> Exercise instructions:
Count the lines in the records below that contain the word "trees", and reply with the number alone.
════════
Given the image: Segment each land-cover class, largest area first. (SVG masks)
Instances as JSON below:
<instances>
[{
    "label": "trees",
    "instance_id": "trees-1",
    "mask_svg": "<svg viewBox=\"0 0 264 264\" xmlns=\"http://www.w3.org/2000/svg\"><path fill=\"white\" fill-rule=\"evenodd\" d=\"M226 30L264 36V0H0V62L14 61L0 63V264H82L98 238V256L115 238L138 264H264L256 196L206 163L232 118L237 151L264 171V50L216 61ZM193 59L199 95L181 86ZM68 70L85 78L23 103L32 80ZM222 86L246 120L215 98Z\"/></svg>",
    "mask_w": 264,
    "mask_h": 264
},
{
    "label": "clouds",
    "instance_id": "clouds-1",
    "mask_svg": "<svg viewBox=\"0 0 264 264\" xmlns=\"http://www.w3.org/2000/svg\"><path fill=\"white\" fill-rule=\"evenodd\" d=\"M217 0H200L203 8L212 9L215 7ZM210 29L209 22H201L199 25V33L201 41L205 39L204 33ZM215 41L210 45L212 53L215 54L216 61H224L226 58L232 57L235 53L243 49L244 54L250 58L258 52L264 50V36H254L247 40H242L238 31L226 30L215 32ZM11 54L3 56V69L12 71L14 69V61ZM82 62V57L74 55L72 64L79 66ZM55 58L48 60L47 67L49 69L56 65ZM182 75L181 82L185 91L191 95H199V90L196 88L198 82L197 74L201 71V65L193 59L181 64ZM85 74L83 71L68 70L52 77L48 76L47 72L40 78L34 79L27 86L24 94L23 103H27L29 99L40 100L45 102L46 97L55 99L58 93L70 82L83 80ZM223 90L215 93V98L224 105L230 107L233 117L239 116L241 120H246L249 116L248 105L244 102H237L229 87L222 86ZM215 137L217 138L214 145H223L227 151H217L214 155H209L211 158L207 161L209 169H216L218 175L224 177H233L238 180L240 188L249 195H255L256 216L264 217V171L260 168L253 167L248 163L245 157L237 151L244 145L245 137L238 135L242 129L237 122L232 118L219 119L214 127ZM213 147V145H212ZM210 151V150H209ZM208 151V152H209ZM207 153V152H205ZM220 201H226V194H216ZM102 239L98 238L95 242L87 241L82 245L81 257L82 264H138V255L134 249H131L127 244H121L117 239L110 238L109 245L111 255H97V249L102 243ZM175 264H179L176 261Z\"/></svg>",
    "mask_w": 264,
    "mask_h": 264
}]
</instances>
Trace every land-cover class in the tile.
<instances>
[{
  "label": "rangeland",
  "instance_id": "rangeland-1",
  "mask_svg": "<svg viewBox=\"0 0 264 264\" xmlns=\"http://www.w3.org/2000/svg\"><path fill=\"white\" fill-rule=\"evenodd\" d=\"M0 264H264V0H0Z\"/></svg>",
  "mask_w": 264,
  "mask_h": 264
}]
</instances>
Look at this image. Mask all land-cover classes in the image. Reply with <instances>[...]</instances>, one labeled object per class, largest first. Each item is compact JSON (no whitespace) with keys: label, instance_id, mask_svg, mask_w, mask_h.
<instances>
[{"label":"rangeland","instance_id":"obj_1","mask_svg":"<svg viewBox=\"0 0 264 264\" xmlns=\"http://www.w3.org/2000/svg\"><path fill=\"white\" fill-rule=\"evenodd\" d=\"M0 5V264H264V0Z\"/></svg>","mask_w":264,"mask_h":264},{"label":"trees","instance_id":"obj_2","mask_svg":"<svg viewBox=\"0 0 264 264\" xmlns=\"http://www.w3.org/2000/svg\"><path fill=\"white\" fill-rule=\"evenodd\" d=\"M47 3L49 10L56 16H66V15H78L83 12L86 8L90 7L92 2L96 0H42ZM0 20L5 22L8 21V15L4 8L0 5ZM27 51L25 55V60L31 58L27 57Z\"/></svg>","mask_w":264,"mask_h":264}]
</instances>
════════
> Task answer:
3